** Opening Material provided block **

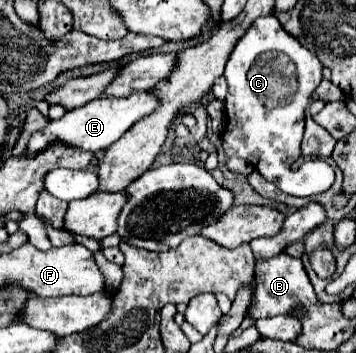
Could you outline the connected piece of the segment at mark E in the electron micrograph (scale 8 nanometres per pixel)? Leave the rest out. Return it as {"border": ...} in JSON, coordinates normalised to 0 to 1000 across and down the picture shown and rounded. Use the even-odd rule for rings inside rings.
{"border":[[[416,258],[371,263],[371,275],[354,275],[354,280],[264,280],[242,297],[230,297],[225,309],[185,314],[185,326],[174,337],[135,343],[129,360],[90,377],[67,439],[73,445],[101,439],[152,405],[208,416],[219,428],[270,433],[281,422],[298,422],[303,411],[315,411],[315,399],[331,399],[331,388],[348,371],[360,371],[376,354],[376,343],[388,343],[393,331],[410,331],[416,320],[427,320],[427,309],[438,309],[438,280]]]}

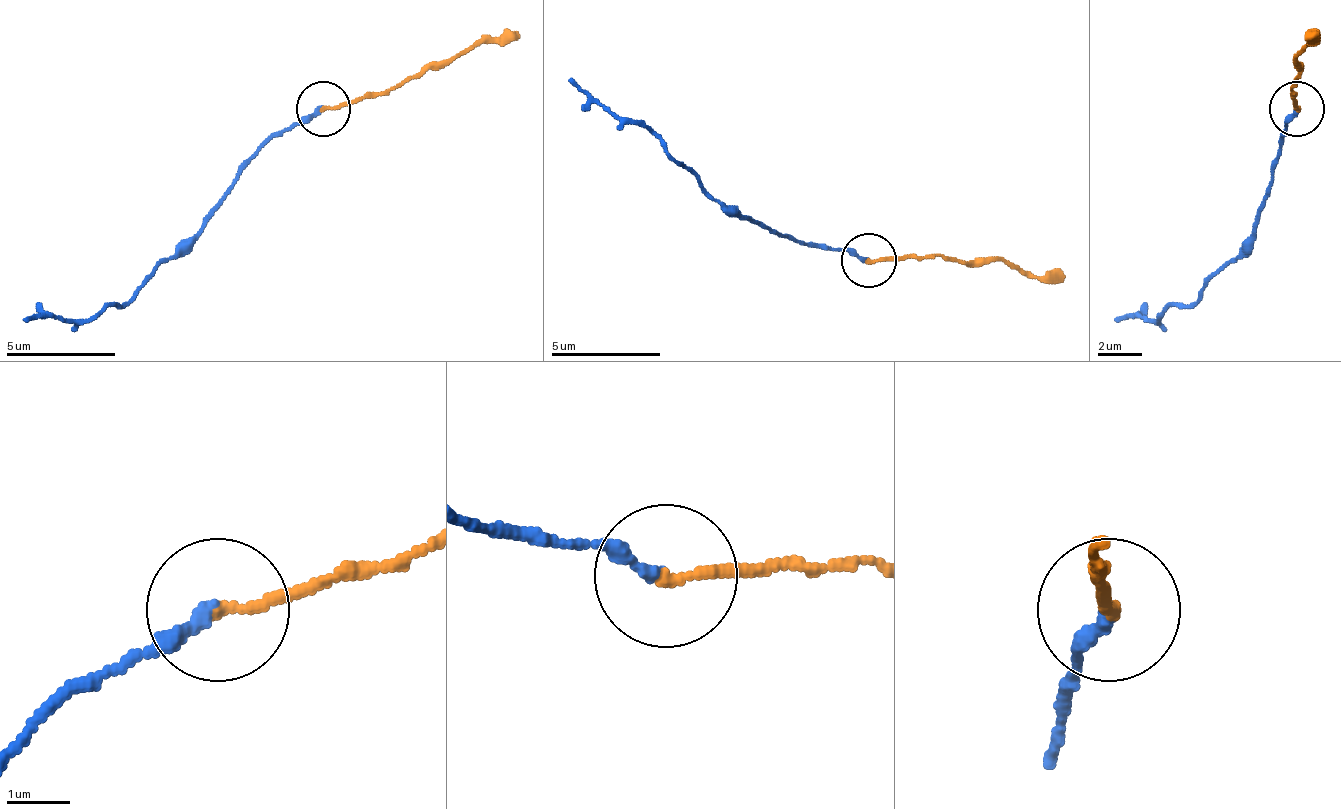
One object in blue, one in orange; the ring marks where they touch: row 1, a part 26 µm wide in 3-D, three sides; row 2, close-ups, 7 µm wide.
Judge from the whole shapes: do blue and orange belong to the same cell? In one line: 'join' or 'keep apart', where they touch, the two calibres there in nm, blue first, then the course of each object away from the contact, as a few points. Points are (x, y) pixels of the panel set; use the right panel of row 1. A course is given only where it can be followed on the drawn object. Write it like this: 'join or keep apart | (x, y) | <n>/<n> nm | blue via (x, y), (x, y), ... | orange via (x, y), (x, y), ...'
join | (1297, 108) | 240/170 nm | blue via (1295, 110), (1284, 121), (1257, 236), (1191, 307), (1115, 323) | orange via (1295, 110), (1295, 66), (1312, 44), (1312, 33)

** Closing Material provided block **
** Opening Material provided block **

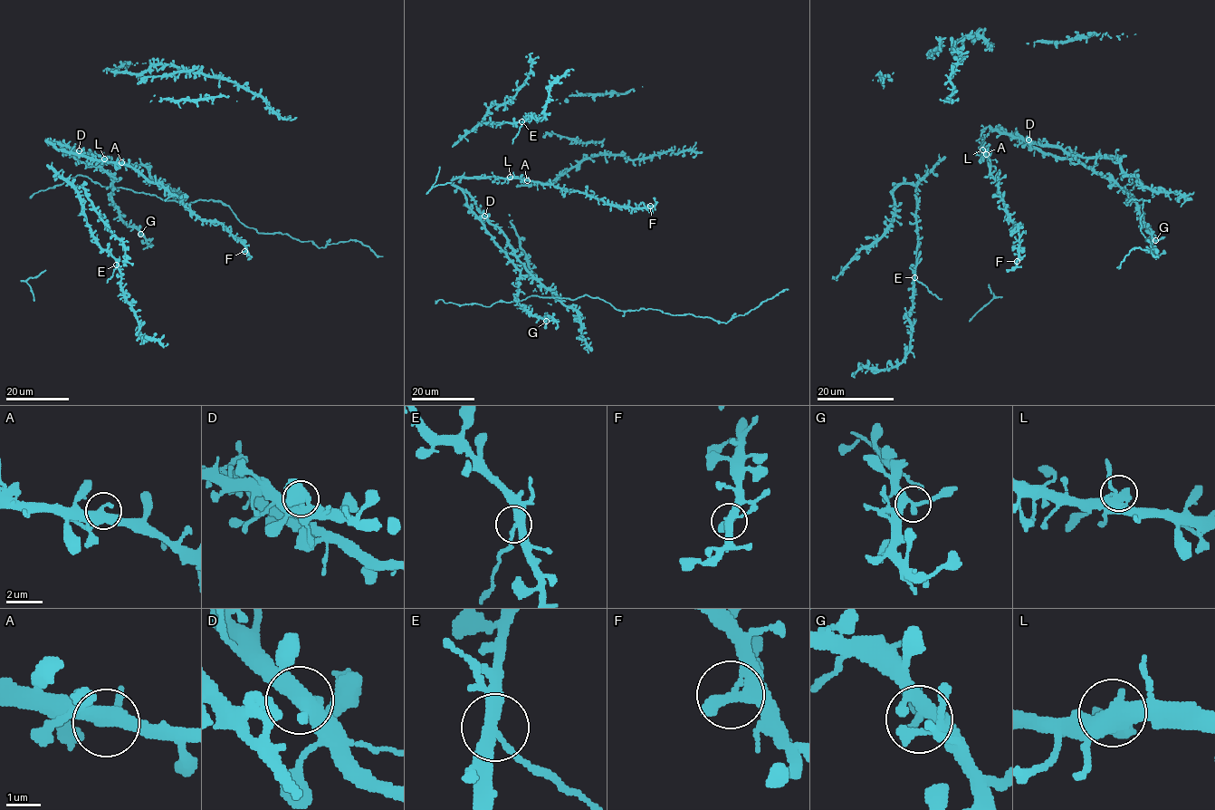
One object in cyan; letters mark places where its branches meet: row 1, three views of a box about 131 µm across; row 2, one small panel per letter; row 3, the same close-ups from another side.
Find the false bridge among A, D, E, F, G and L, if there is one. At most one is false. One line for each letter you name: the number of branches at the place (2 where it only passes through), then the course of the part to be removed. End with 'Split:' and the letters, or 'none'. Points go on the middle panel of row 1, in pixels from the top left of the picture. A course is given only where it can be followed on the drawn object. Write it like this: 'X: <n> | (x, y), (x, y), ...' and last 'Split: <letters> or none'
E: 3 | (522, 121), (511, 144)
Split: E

** Closing Material provided block **
** Opening Material provided block **

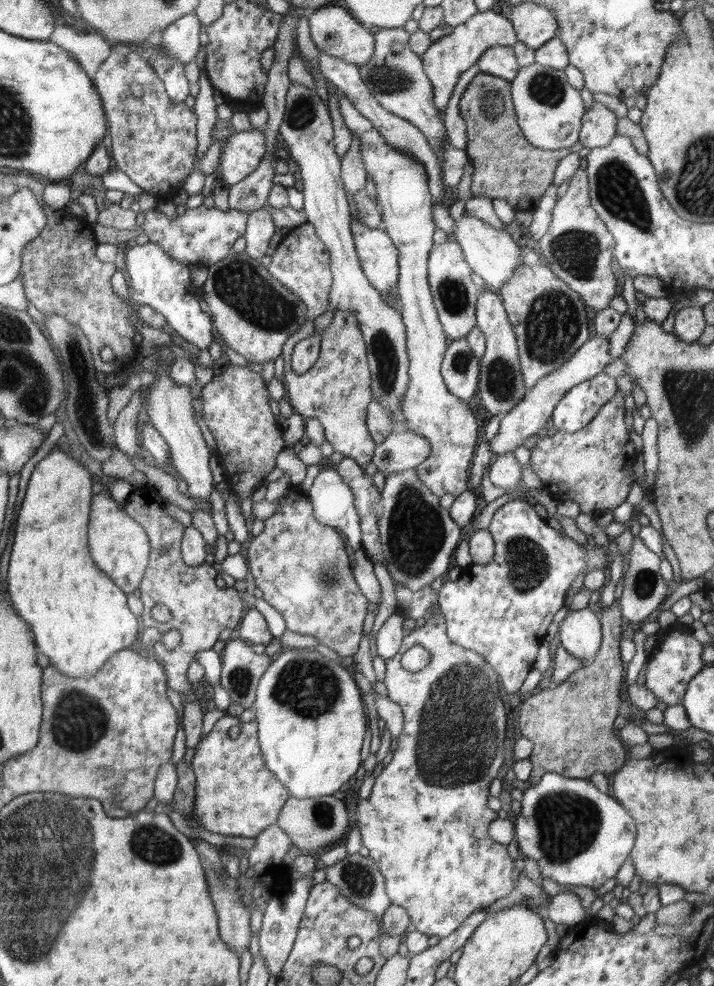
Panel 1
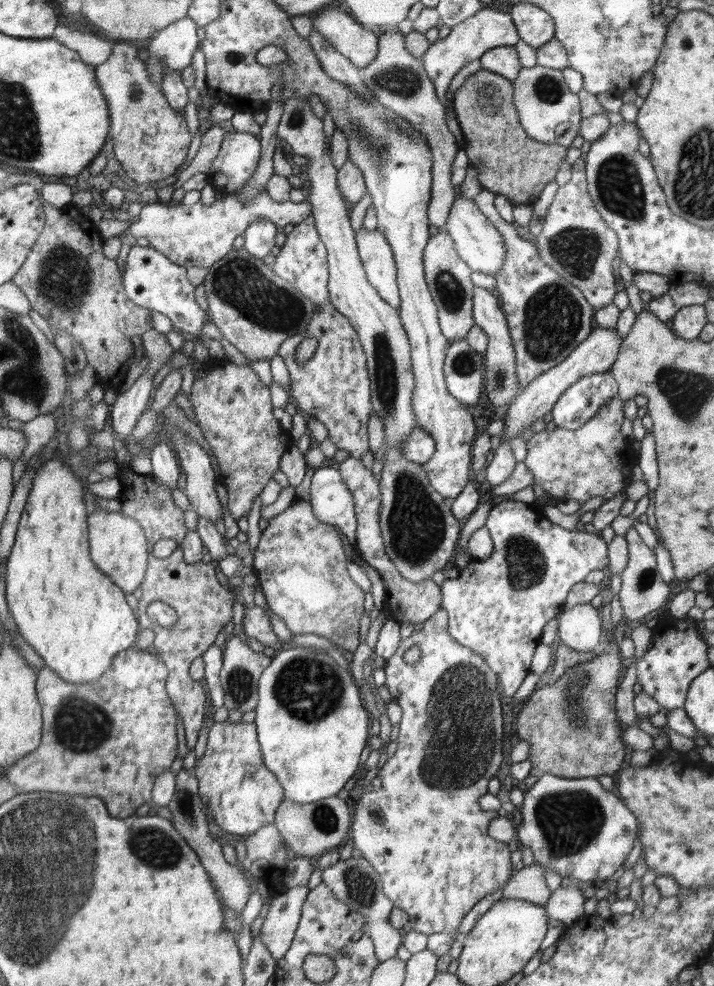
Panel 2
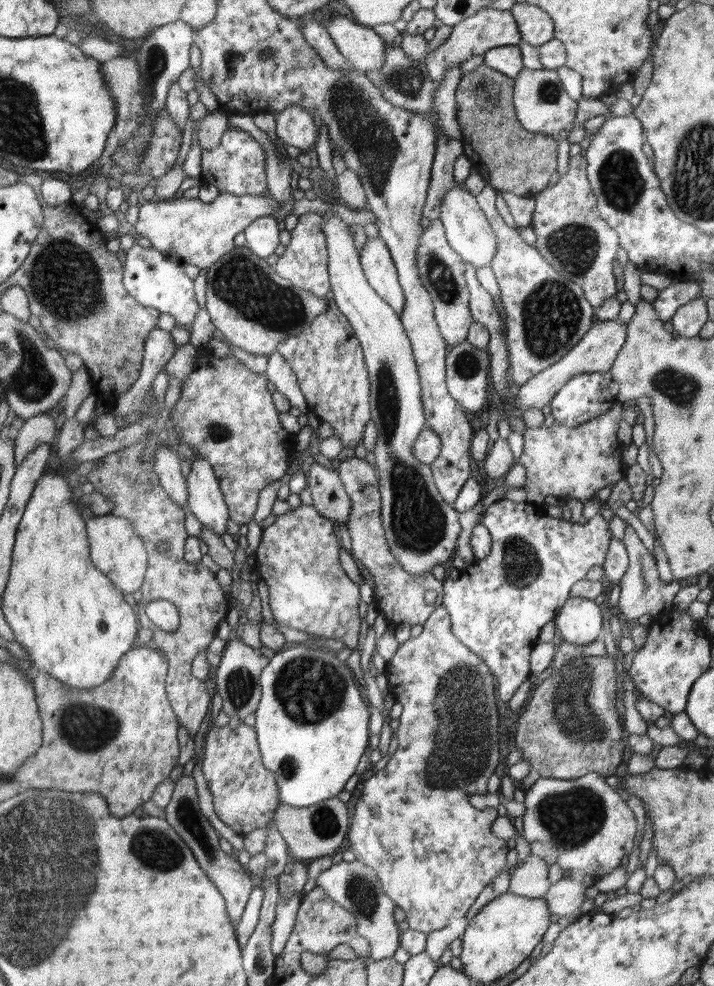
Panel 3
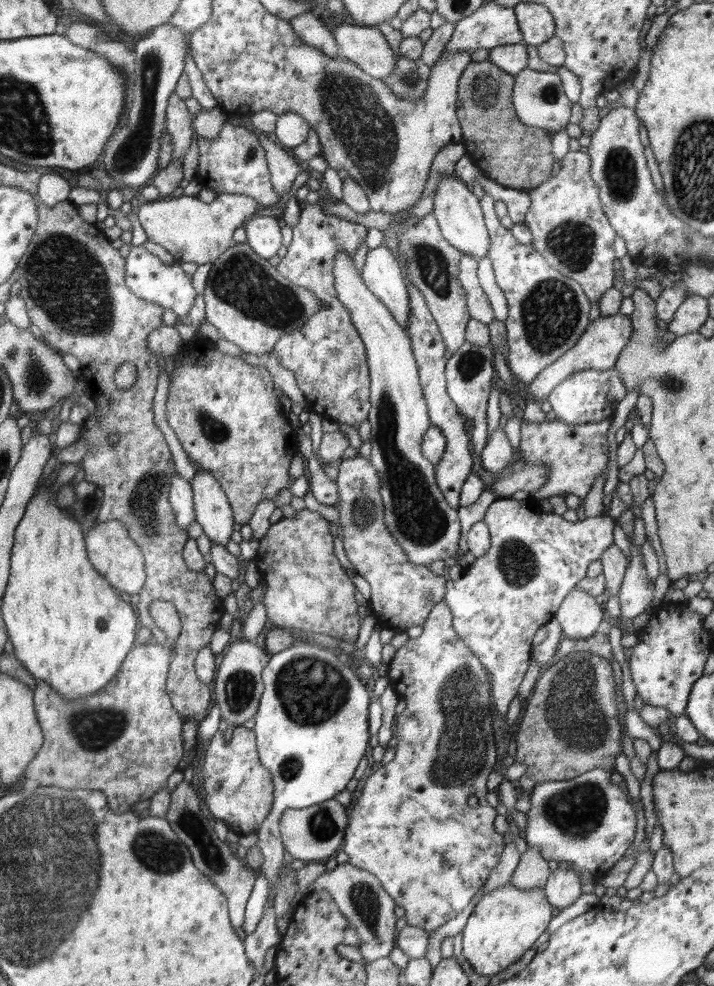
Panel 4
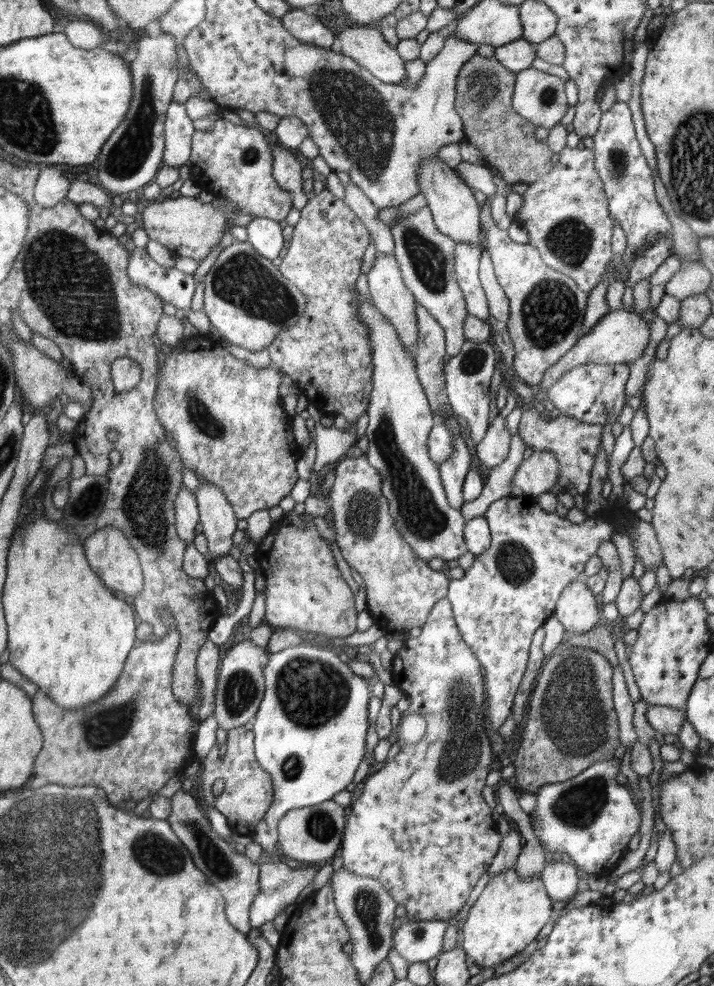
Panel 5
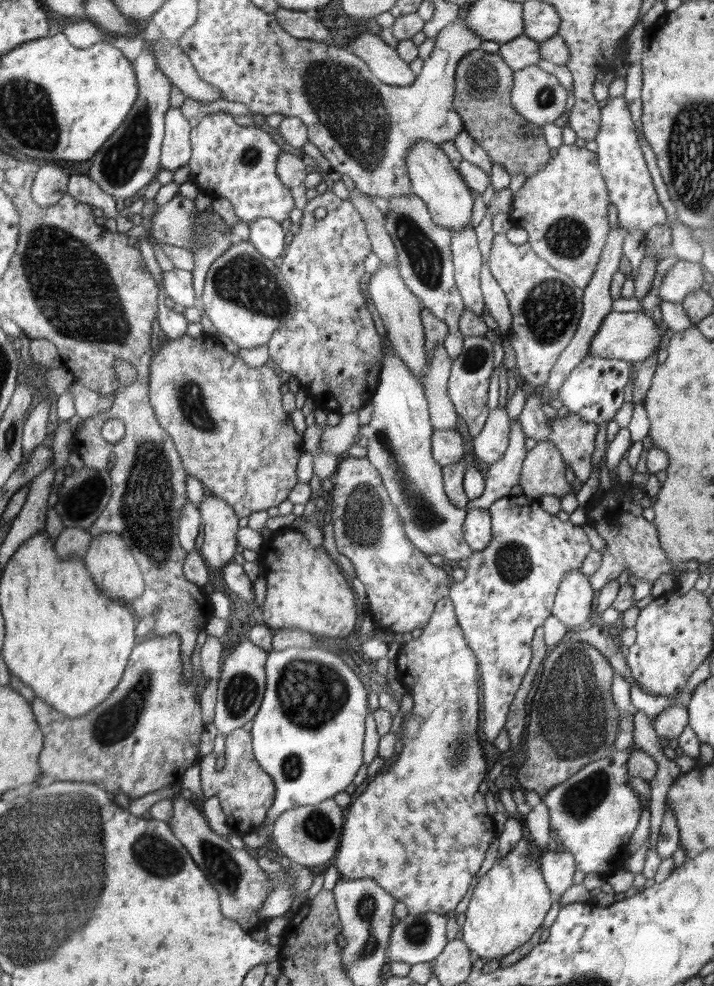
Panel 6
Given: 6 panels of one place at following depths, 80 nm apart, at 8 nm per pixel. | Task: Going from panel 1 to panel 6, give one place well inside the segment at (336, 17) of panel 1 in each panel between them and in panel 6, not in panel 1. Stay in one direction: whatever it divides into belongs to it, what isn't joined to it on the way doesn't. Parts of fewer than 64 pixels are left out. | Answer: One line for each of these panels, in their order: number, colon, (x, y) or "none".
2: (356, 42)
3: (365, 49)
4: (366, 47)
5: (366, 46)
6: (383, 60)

** Closing Material provided block **

◆ What you should do
Scan the lines above for the word "close". Return each one that has it.

◆ Solution
One object in blue, one in orange; the ring marks where they touch: row 1, a part 26 µm wide in 3-D, three sides; row 2, close-ups, 7 µm wide.
One object in cyan; letters mark places where its branches meet: row 1, three views of a box about 131 µm across; row 2, one small panel per letter; row 3, the same close-ups from another side.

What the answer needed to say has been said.